Every candidate returned by an index is read from disk and re-evaluated against the complete compiled query before being returned to the caller. This means:
- An index on
rolecan be used to narrow a query for{ role: "admin", age: { $gt: 30 } }, but theage > 30condition is still checked on every document read. - A document missing the indexed field is simply not in the index and will not appear as a candidate; it is not a false positive.
- Composite conditions, nested predicates, and operators the index does not understand are all handled correctly by the residual evaluation.
This keeps index implementations simple: they only need to produce a conservative superset of matching documents, never an exact set.

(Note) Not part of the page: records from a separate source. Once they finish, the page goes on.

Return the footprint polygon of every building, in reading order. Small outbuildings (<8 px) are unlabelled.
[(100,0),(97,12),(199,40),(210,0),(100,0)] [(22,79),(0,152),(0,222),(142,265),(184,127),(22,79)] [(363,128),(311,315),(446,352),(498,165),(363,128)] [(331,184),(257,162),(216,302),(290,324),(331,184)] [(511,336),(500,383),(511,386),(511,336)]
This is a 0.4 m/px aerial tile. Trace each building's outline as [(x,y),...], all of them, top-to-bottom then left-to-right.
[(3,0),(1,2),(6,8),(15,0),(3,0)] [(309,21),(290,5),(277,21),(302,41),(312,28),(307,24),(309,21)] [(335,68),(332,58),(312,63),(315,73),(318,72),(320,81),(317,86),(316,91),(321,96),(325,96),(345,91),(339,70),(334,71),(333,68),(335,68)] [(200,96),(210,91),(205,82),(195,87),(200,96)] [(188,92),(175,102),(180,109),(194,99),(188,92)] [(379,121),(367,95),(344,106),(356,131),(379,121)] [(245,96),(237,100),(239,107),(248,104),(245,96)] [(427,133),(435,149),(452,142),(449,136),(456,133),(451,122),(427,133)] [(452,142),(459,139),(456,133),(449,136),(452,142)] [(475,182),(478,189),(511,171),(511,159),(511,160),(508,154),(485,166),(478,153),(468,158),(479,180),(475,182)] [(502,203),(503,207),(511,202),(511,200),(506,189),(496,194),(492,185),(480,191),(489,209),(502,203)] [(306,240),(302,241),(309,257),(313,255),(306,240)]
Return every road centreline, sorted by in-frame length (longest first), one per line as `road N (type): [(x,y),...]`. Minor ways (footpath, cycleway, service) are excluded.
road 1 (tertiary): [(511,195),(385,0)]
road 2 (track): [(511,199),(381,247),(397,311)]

Secondary Index Persistence
Secondary index definitions (field name and type) are persisted in the log
via idx1 records. Secondary index contents (the actual value-to-document
mappings) are not persisted. They are rebuilt from the put1 records in the log
at every open.
Consequence: startup time grows with the number of live documents when secondary
indexes exist. For a collection with N documents and K secondary indexes, startup
requires N document reads from disk (one per put1) plus N × K index insertions
in memory.
Persisted index snapshots that eliminate the rebuild cost are planned for V2.
Index Lifecycle
Creation
collection.createIndex(field, { type }) writes an idx1 record and then
immediately rebuilds the new index contents from the current primary index.
Creating an index on a collection with many existing documents is therefore an
O(N) disk read operation at call time.
If createIndex is called again for the same field and type, no new idx1
record is written; the existing in-memory index is returned.

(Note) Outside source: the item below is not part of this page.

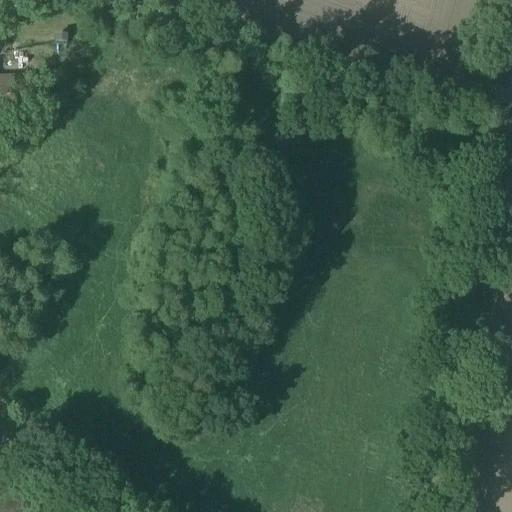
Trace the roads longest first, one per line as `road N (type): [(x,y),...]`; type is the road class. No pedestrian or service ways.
road 1 (unclassified): [(418,511),(511,84)]
road 2 (unclassified): [(0,431),(108,511)]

If createIndex is called for the same field with a different type, it throws.
Removal
collection.dropIndex(field) writes a dix1 record and removes the index from
the in-memory index manager. The index contents are discarded. Queries that
previously used the index fall back to a full scan.
Compaction
During compaction, a idx1 record is kept only if the corresponding index still
exists in memory (i.e. it was not subsequently dropped). A dix1 record is
always discarded because its effect has already been applied during replay.
After the file is truncated, all secondary indexes are cleared and repopulated
from the updated primary index. See compact.md.